A expressão brain rot, segundo os responsáveis da Universidade de Oxford, ganhou proeminência ao longo dos últimos meses como a melhor forma de descrever o impacto negativo provocado pelo “consumo excessivo de conteúdo online de baixa qualidade, especialmente nas redes sociais”.
O problema, no entanto, é que esta podridão cerebral – que todos, de alguma maneira, já nos autodiagnosticámos em algum momento – não deriva apenas da baixa qualidade dos conteúdos. Ela é fruto também do tsunami avassalador de imagens, textos, sons e informações que banalizam o nosso quotidiano, sem qualquer hierarquia de importância e sem nos dar, sequer, espaço e tempo para avaliarmos aquilo a que devemos dedicar maior atenção, e ignorar o resto.

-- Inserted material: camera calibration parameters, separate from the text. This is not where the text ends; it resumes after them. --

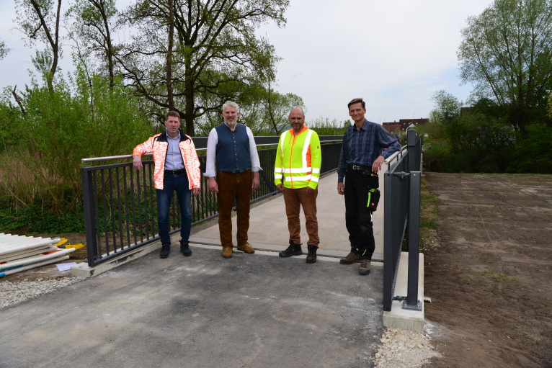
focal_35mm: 24
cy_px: 184
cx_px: 276
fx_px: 368
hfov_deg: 73.7
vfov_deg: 53.2
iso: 400
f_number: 14
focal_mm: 24
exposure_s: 1/250
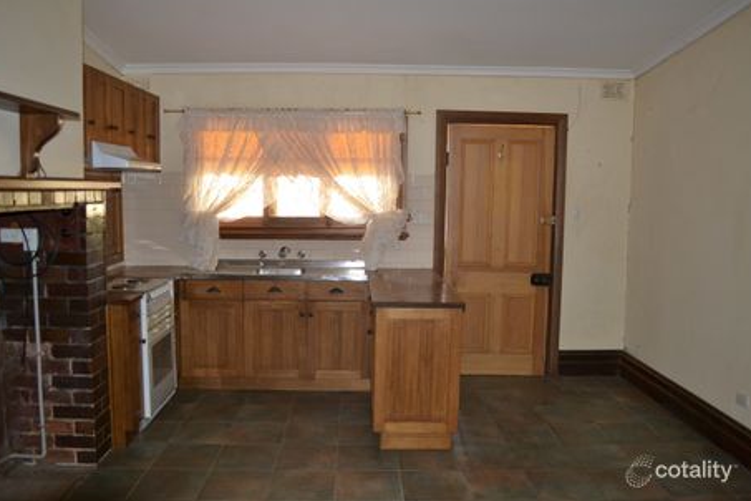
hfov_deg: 65.5
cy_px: 245
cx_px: 370
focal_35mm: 28
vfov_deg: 46.4
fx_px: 584
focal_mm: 18
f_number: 3.5
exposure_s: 1/30
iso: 800
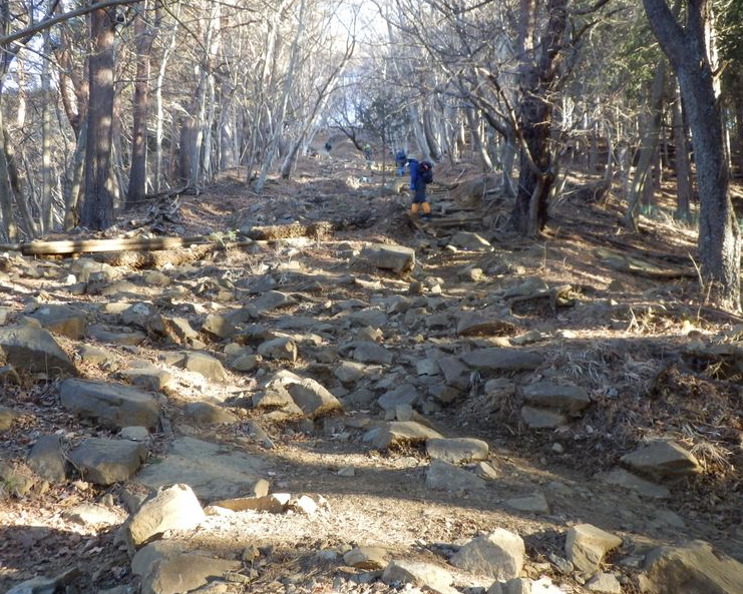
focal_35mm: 39
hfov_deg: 46.8
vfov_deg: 38.2
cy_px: 294
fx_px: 858
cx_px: 346
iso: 160
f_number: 3.9
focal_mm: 6.6
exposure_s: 1/40
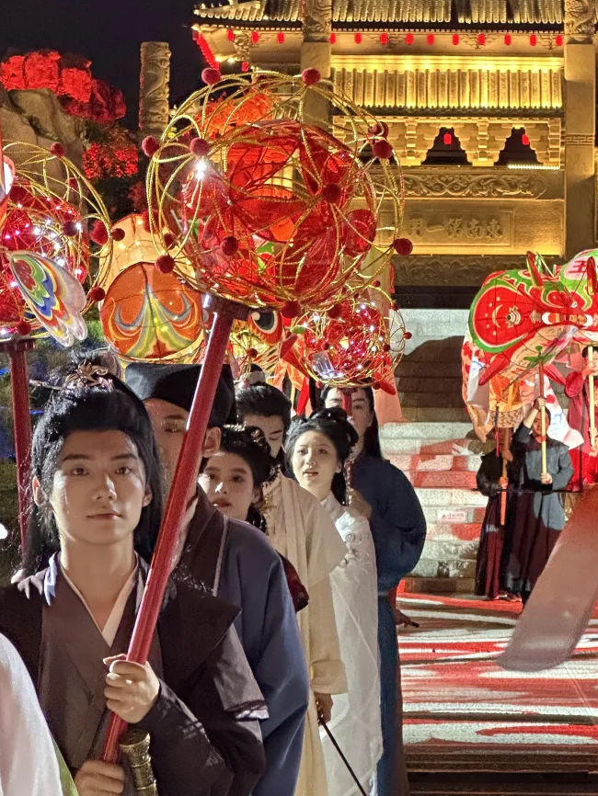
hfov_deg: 11.6
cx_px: 408
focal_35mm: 128
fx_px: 2947
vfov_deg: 15.4
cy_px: 253
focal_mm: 9
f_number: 2.8
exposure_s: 1/40
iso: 640
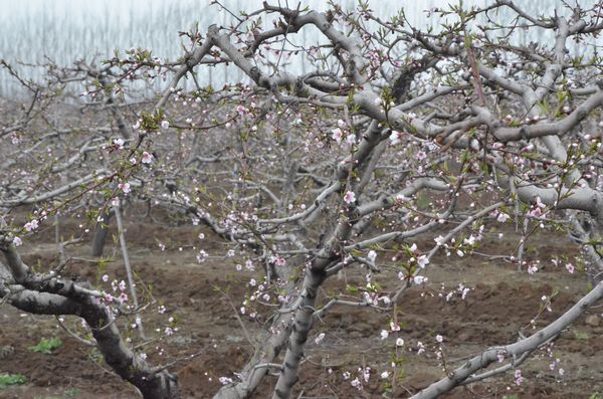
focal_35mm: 105
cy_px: 200
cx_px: 302
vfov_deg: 13.0
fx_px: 1755
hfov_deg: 19.5
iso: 4000
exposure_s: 1/2000
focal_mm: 70
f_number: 11
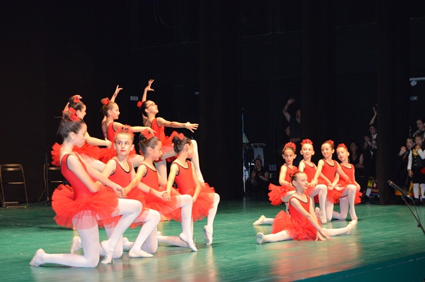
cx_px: 212
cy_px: 141
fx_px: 884
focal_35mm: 75
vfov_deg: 18.1
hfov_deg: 27.0
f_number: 5.6
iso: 3200
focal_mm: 50
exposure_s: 1/60
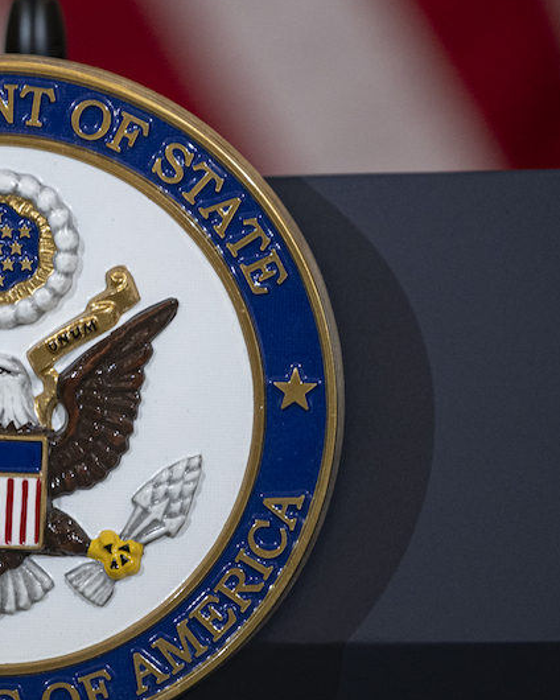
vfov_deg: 4.6
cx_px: -12
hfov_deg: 3.6
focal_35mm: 425
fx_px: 8805
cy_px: 386
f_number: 2.8
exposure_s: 1/320
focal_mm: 200
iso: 640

A nossa atenção é hoje disputada de forma permanente, por diversos canais e das mais diferentes formas. Vivemos na era da abundância da informação, mas estamos limitados na escolha. Por uma razão, que precisamos de encarar de frente: raramente temos mesmo liberdade de escolha. Estamos, isso sim, dependentes da procura, mas condicionados por aquilo que os algoritmos nos põem à frente dos olhos. Todos sabemos como é: podemos ter 300 canais de televisão, mas fazemos zapping sempre pela mesma dúzia deles. Assinamos um serviço de streaming que anuncia ter um catálogo de milhares de títulos, mas raramente vamos além das sugestões que nos exibem no ecrã inicial. No fundo, o mesmo que acontece no Spotify ou no YouTube, como também na rede social que sabemos ter milhares de milhões de membros, mas onde as nossas interações raramente ultrapassam as do grupo restrito do costume.
É preciso recuperar o poder de fazer escolhas. Não deixar que as redes sociais as façam por nós, com base nos algoritmos que não se preocupam connosco ou com as nossas vidas – apesar de supostamente conhecerem os nossos impulsos, a nossa curiosidade básica ou até as situações que nos fazem perder a cabeça e arrastar-nos para uma discussão. Os algoritmos servem precisamente para nos “apodrecer” o cérebro e, nessa condição, com os cliques que podemos gerar. E servem também para criar sempre novas e melhores artimanhas para capturarem o nosso cada vez mais reduzido tempo de atenção.
O problema já nem é o de deixarmos de saber distinguir entre o bom e o mau, entre o conteúdo de qualidade e o de lixo. É também, cada vez mais, a dificuldade que temos de saber distinguir entre o verdadeiro e o falso – aquilo de que se aproveitam tanto aqueles que só querem ganhar dinheiro com cliques como os que procuram, dessa forma, espalhar o caos e a desinformação.
“As redes sociais modificaram, de forma sub-reptícia, a nossa relação com a vida”, avisa Bruno Patino em Submersos, um livro com poucas páginas, mas muitas lições. “O seu modelo económico, principalmente publicitário, leva-as a extraírem-nos uma parte crescente do nosso tempo por todos os meios possíveis”, adverte, indicando o resultado: “dependência individual e polarização coletiva”, ou seja: “dependência para cada um de nós, conversa de combate para todos nós”.
Neste tempo, é cada vez mais importante e decisivo o papel de quem tem por função ser mediador de informação, sem estar dependente da ditadura dos algoritmos. O jornalismo tem essa função. E é precisamente por permitir fazer escolhas, fornecer algo que o público nem sequer sabia que existia ou dar visibilidade ao que estava escondido, que o jornalismo e a comunicação social livre e independente estão hoje sob a maior ameaça de sempre. É preciso acreditar, no entanto, que não estão condenados à “podridão cerebral”. Só há uma forma de a contrariar: restaurar a confiança na sua missão, nos seus métodos e no seu trabalho. E, até onde for possível, continuar a resistir.